### WORK ORDER
From the piece on residential child care below, reproduce word for word the stretch from "But how far-reaching" through "family placements first.".

### PASSAGE SHOWN
But figures recently released in the House of Commons Library showing the number of children placed in residential care in each local authority has prompted a leading care expert to question local policies of allocating residential care places.

Jonathan Stanley, manager of the National Centre for Excellence in Residential Child Care, says local authorities that appeared to have the same number of children in residential care each year may be capping places, rather than being led by the needs of the children.

Last resort

Natasha Finlayson, chief executive of The Who Cares Trust?, says residential care should not be seen as a last resort.

“The assumption that being in a nuclear family setting is best for the child is not always the case. Some have had a terrible experience in a family,” she explains. “We also still have significant problems with outcomes for looked-after children, and with three-quarters of them in foster care, it clearly isn’t consistently providing the right answer.”

According to Finlayson, some social workers are under pressure to make decisions based on budgetary considerations. But the recent focus on alternatives to foster care is starting to turn things around, she says.

The latest report by the Children, Schools and Family Select Committee was welcomed by care campaigners for providing a spotlight on residential care. It states: “The potential of the residential sector to offer high-quality, stable placements for a minority of young people is too often dismissed.”

But how far-reaching is this message, and is it managing to turn around entrenched attitudes within local authorities? At Reading Borough Council, which figures show has had 20 children in residential care every year from 2004 to 2008, foster placements are preferred.

A spokesman for the authority says: “Our belief is that children thrive best in family-based placements, and we only seek residential care if it is not possible to find a family that can meet their needs.”

Oldham, which has had 45 children in residential care every year from 2003 to 2008, also puts family placements first.

Councillor Kay Knox, cabinet member for children, says: “We do not have a cap on the number of residential care placements but we aim to use these only where we are unable to meet the needs of children in a family setting.”

Careful consideration

While residential care is getting more airtime, particularly in Channel 4’s recent Britain’s Lost Children season, the issue of cost and provision of specialised care places requires more careful consideration, according to John Kemmis, chief executive of charity Voice. “Local authorities see children’s homes as a last resort largely because of cost,” he says. “But they must pay for quality, not just for what is cheaper.

“Commissioning managers are not expert enough to know what the needs are of the children in their locality. They are people who oversee services commissioned by local authorities and are not children’s services professionals.”

### EXTRACTED INFORMATION
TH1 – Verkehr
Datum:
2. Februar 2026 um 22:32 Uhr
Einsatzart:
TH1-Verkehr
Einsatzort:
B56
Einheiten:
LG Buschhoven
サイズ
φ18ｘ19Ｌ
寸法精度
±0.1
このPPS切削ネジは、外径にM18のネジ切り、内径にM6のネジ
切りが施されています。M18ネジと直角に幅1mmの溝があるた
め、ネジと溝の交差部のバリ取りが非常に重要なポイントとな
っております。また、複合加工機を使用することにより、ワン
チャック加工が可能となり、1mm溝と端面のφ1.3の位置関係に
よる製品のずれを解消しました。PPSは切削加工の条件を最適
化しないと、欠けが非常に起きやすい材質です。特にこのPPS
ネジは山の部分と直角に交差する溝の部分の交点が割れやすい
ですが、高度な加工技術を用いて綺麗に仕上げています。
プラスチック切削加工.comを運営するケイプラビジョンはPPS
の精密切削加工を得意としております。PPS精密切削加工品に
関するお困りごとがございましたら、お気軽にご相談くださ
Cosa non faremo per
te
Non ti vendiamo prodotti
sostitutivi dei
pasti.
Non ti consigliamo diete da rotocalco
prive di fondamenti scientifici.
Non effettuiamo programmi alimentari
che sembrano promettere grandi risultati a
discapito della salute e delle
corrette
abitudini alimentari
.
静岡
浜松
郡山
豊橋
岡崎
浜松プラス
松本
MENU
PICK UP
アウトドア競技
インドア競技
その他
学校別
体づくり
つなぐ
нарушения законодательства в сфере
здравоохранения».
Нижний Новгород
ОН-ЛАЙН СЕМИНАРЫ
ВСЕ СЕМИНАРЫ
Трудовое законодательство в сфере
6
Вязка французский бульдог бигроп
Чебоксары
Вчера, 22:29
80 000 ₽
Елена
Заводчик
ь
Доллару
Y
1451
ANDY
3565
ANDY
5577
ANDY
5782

### RESPONSE
But how far-reaching is this message, and is it managing to turn around entrenched attitudes within local authorities? At Reading Borough Council, which figures show has had 20 children in residential care every year from 2004 to 2008, foster placements are preferred.

A spokesman for the authority says: “Our belief is that children thrive best in family-based placements, and we only seek residential care if it is not possible to find a family that can meet their needs.”

Oldham, which has had 45 children in residential care every year from 2003 to 2008, also puts family placements first.